**Stored items:**
BEGIN

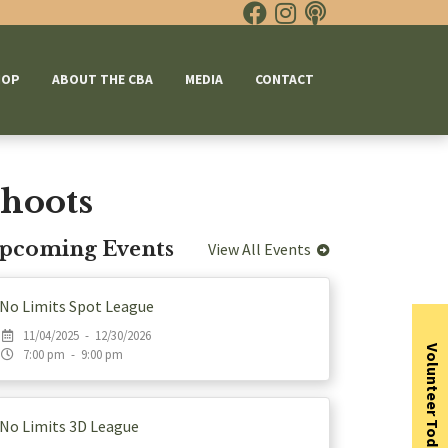
HOP
ABOUT THE CBA
MEDIA
CONTACT
hoots
pcoming Events
View All Events
No Limits Spot League
11/04/2025 - 12/30/2026
Volunteer Today
7:00 pm - 9:00 pm
No Limits 3D League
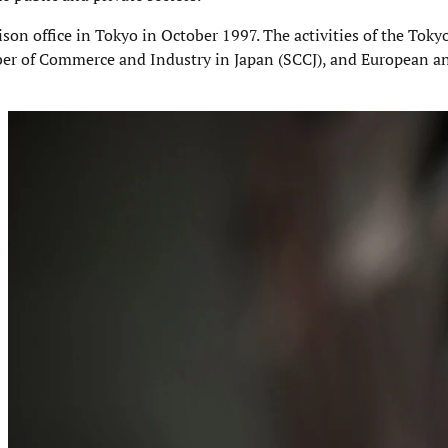
aison office in Tokyo in October 1997. The activities of the Toky
er of Commerce and Industry in Japan (SCCJ), and European a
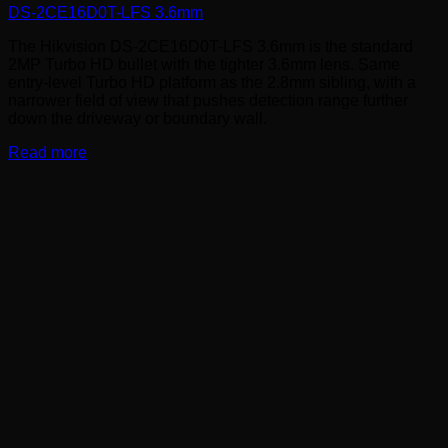
DS-2CE16D0T-LFS 3.6mm
The Hikvision DS-2CE16D0T-LFS 3.6mm is the standard
2MP Turbo HD bullet with the tighter 3.6mm lens. Same
entry-level Turbo HD platform as the 2.8mm sibling, with a
narrower field of view that pushes detection range further
down the driveway or boundary wall.
Read more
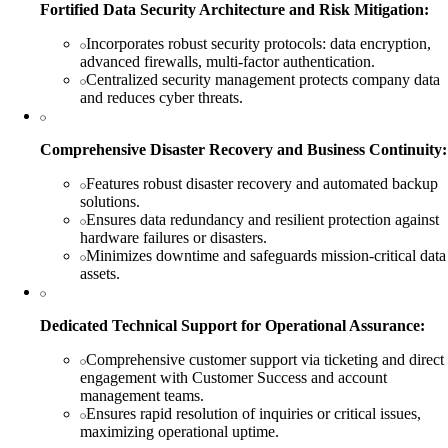
Fortified Data Security Architecture and Risk Mitigation:
Incorporates robust security protocols: data encryption,
advanced firewalls, multi-factor authentication.
Centralized security management protects company data
and reduces cyber threats.
Comprehensive Disaster Recovery and Business Continuity:
Features robust disaster recovery and automated backup
solutions.
Ensures data redundancy and resilient protection against
hardware failures or disasters.
Minimizes downtime and safeguards mission-critical data
assets.
Dedicated Technical Support for Operational Assurance:
Comprehensive customer support via ticketing and direct
engagement with Customer Success and account
management teams.
Ensures rapid resolution of inquiries or critical issues,
maximizing operational uptime.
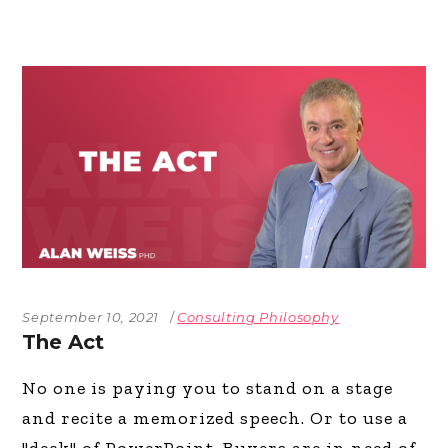
September 10, 2021
Consulting Philosophy
The Act
No one is paying you to stand on a stage
and recite a memorized speech. Or to use a
"deck" of PowerPoint. Buyers are in need of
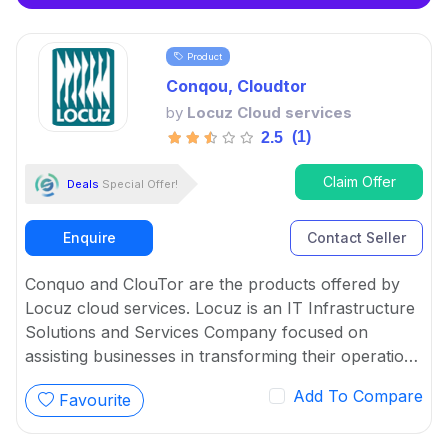
Product
Conqou, Cloudtor
by
Locuz Cloud services
(1)
2.5
Claim Offer
Deals
Special Offer!
Enquire
Contact Seller
Conquo and ClouTor are the products offered by
Locuz cloud services. Locuz is an IT Infrastructure
Solutions and Services Company focused on
assisting businesses in transforming their operations
through creative and efficient usage of technology.
Add To Compare
Favourite
ClouTor and Conquo are the software platform that
provide solutions for CloudOps and Data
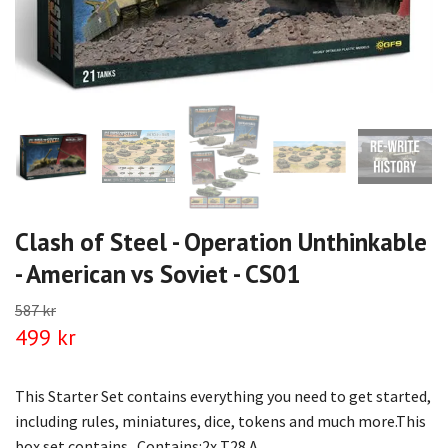
Clash of Steel - Operation Unthinkable
- American vs Soviet - CS01
587 kr
499 kr
This Starter Set contains everything you need to get started,
including rules, miniatures, dice, tokens and much more.This
box set contains...Contains:‎2x T28 A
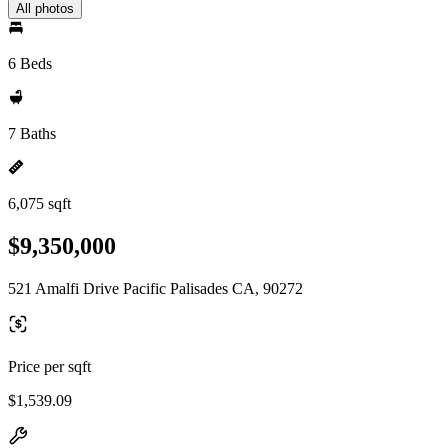
All photos
6 Beds
7 Baths
6,075 sqft
$9,350,000
521 Amalfi Drive Pacific Palisades CA, 90272
Price per sqft
$1,539.09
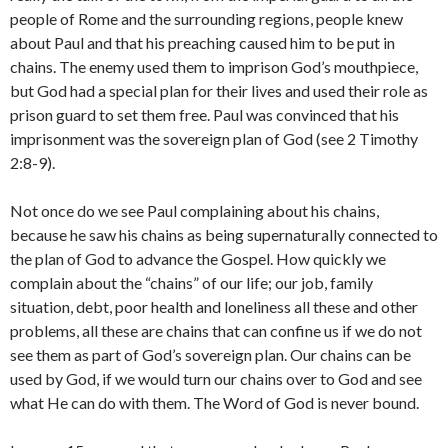
people of Rome and the surrounding regions, people knew
about Paul and that his preaching caused him to be put in
chains. The enemy used them to imprison God’s mouthpiece,
but God had a special plan for their lives and used their role as
prison guard to set them free. Paul was convinced that his
imprisonment was the sovereign plan of God (see 2 Timothy
2:8-9).
Not once do we see Paul complaining about his chains,
because he saw his chains as being supernaturally connected to
the plan of God to advance the Gospel. How quickly we
complain about the “chains” of our life; our job, family
situation, debt, poor health and loneliness all these and other
problems, all these are chains that can confine us if we do not
see them as part of God’s sovereign plan. Our chains can be
used by God, if we would turn our chains over to God and see
what He can do with them. The Word of God is never bound.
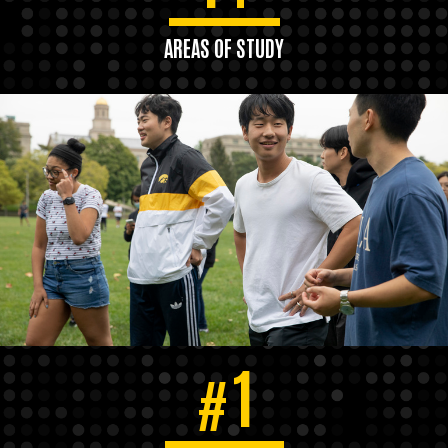
AREAS OF STUDY
1
#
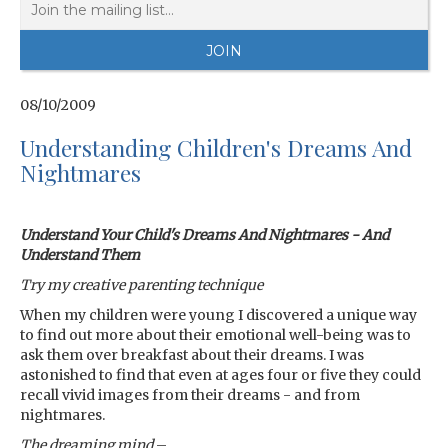
08/10/2009
Understanding Children's Dreams And
Nightmares
Understand Your Child's Dreams And Nightmares - And
Understand Them
Try my creative parenting technique
When my children were young I discovered a unique way
to find out more about their emotional well-being was to
ask them over breakfast about their dreams. I was
astonished to find that even at ages four or five they could
recall vivid images from their dreams - and from
nightmares.
The dreaming mind
–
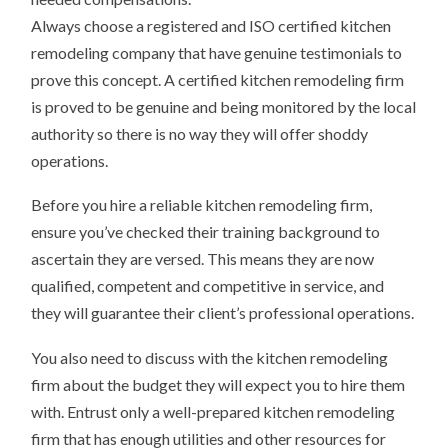
Always choose a registered and ISO certified kitchen
remodeling company that have genuine testimonials to
prove this concept. A certified kitchen remodeling firm
is proved to be genuine and being monitored by the local
authority so there is no way they will offer shoddy
operations.
Before you hire a reliable kitchen remodeling firm,
ensure you’ve checked their training background to
ascertain they are versed. This means they are now
qualified, competent and competitive in service, and
they will guarantee their client’s professional operations.
You also need to discuss with the kitchen remodeling
firm about the budget they will expect you to hire them
with. Entrust only a well-prepared kitchen remodeling
firm that has enough utilities and other resources for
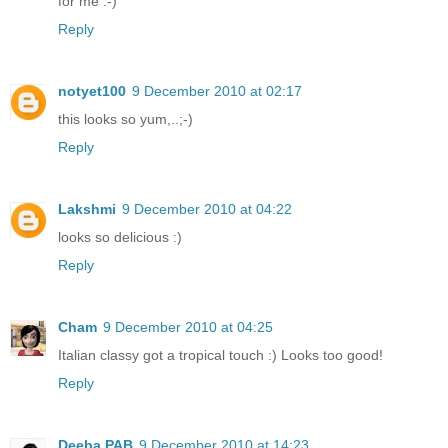
for me :-)
Reply
notyet100
9 December 2010 at 02:17
this looks so yum,..;-)
Reply
Lakshmi
9 December 2010 at 04:22
looks so delicious :)
Reply
Cham
9 December 2010 at 04:25
Italian classy got a tropical touch :) Looks too good!
Reply
Deeba PAB
9 December 2010 at 14:23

END

**Exercise aim:** Each line above that holds the string "remodeling" should be copied and shown.

**Solution:**
remodeling company that have genuine testimonials to
prove this concept. A certified kitchen remodeling firm
Before you hire a reliable kitchen remodeling firm,
You also need to discuss with the kitchen remodeling
with. Entrust only a well-prepared kitchen remodeling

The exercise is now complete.